Former Puerto Rico Secretary of Education defends tenure

During a recent education conference, Julia Keleher, who recently left her job as Puerto Rico’s Secretary of Education on April 2, defended her time in the position, according to an article published by chalkbeat.org.
Speaking at a Yale School of Management education conference, Keleher said she closed schools on the island because “somebody had to be the responsible adult in the room.”
However, by rejecting how the island’s school system worked, she made enemies, she said. Online criticism, including the hashtag #juliagohome, also affected her, she said during her speech, according to the chalkbeat.org article.
“Has anyone ever felt like a minority in a situation? By your voice, by your demographic? That feeling of ‘other’ is difficult,” Keleher, who is not from Puerto Rico, told the crowd.

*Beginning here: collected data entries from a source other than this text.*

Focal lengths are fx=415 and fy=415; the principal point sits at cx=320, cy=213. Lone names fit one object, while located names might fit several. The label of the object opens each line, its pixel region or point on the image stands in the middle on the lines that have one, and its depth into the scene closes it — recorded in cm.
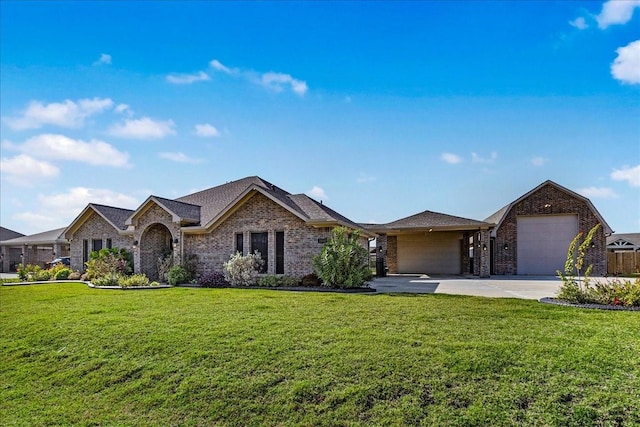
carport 2580
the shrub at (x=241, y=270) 1742
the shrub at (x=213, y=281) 1728
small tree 1065
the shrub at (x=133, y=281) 1723
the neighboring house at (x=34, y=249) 3212
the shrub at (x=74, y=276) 2290
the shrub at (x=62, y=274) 2302
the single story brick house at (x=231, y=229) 1752
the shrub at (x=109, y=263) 2017
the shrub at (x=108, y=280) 1812
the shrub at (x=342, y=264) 1524
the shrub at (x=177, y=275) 1825
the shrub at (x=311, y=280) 1638
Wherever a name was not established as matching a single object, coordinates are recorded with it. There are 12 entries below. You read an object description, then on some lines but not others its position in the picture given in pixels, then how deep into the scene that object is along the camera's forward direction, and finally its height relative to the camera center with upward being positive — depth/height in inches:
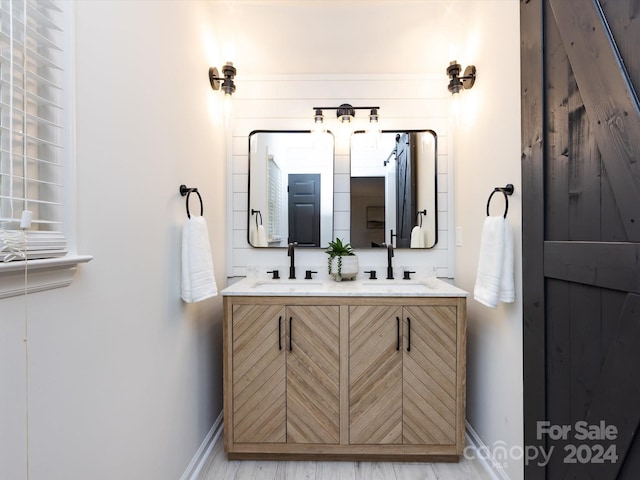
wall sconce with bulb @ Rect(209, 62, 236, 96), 80.0 +41.0
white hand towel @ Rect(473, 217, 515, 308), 57.0 -4.8
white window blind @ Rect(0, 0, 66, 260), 27.4 +11.2
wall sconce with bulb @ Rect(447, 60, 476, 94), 77.1 +39.9
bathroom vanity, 67.7 -29.6
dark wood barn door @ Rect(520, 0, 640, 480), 32.8 +0.4
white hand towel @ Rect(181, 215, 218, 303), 58.2 -4.6
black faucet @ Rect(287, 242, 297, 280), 87.7 -6.9
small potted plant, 84.4 -6.6
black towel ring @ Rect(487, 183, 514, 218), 58.4 +9.0
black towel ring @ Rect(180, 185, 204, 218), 61.0 +9.2
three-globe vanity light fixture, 86.0 +34.6
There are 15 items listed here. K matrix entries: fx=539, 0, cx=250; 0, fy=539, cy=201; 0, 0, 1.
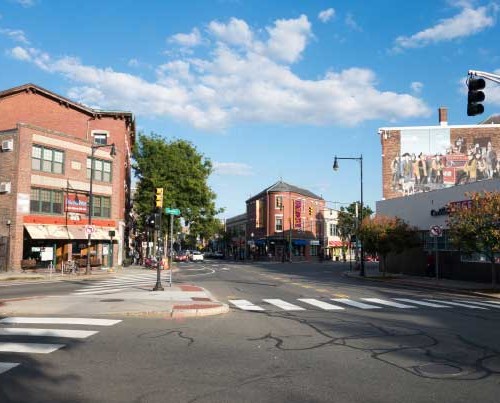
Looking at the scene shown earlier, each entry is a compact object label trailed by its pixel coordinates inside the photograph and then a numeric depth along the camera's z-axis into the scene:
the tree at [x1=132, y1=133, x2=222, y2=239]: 59.00
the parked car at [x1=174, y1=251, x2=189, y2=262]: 78.09
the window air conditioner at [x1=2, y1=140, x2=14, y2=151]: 37.47
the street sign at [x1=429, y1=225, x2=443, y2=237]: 27.68
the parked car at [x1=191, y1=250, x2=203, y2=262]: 82.89
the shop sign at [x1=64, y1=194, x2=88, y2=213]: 41.19
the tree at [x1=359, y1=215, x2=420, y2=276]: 34.19
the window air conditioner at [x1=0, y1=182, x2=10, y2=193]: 37.47
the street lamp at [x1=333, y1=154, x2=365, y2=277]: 38.47
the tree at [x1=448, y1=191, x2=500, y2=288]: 23.23
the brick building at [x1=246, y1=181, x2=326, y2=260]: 89.81
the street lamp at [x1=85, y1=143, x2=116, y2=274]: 33.91
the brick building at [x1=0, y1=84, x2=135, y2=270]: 37.53
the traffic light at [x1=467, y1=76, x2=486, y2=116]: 15.37
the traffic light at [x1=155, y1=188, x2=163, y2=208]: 21.27
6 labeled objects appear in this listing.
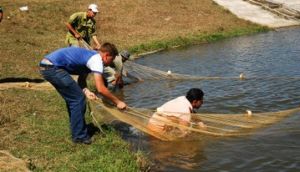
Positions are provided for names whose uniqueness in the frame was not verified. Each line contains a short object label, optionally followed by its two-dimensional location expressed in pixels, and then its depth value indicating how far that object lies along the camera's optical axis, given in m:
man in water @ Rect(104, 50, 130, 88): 11.91
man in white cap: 11.99
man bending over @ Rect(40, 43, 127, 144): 6.54
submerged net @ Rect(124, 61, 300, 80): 12.95
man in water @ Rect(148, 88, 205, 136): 7.59
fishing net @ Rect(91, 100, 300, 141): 7.44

When announcing her resignation, she acknowledged an investigation into some element of her or the department’s work, according to the article.
Before reports emerged of a federal investigation into department contracts, Keleher had planned to stay on as an adviser to the education department. But once reports of the investigation came to light, Keleher announced she’d be dropping her role as an adviser.
Among her actions while superintendent, Keleher closed nearly a quarter of Puerto Rico’s public schools and opened the island’s first charter school. Her actions came after Hurricane Maria devastated Puerto Rico in 2017, causing an estimated 130,000 residents to leave the island and causing school enrollment to plummet. Next school year, two more charter schools are scheduled to open just as a private school voucher program is set to begin.
She called the decision to close schools challenging but necessary. Puerto Rico, she said, had not adjusted in response to long-running declines in school enrollment which were exacerbated by the hurricanes, according to the article.
“I regret the pain that that caused communities,” she said. “But somebody had to be the responsible adult in the room. They had to do what people hadn’t done in a decade.”
Her speech at the conference was not without controversy. A letter criticizing her policies signed by Yale junior Adriana Colon-Adorno, circulated at the event.
“Rather than overseeing plans that would put the public school system onto a path of genuine recovery and growth, you pushed the creation of charter schools You have relied on the emigration of families after Hurricanes Maria and Irma to justify your closing of schools, but basic logic dictates that closing schools would only worsen that the conditions that made them leave in the first place,” the letter said.
In response to the criticism, Keleher pointed to the additional resources schools received such as nurses and laptops, in addition to planned teacher pay raises.
She described the Puerto Rican school system as almost dystopian, lacking basic infrastructure and rife with corruption and patronage before she arrived. Decisions not to award contracts to political campaign workers, she said, earned her “a very vast and powerful group of enemies.”
But her actions were not enough for some on the island. “During her tenure, Puerto Rico’s Education Secretary Julia Keleher treated educators and parents as a speed bump, implementing policies that created chaos and instability for the island’s 320,000 schoolchildren,” American Federation of Teachers President Randi Weingarten and Puerto Rico’s teachers’ union chief Aida Diaz said in a statement Tuesday.
During her speech at Yale, Keleher said it was the right time to turn power over to someone better at handling the nitty-gritty details now that sweeping changes are in the works.
“It was the appropriate time for someone to take on the leadership role who will be responsible for implementation,” Keleher said.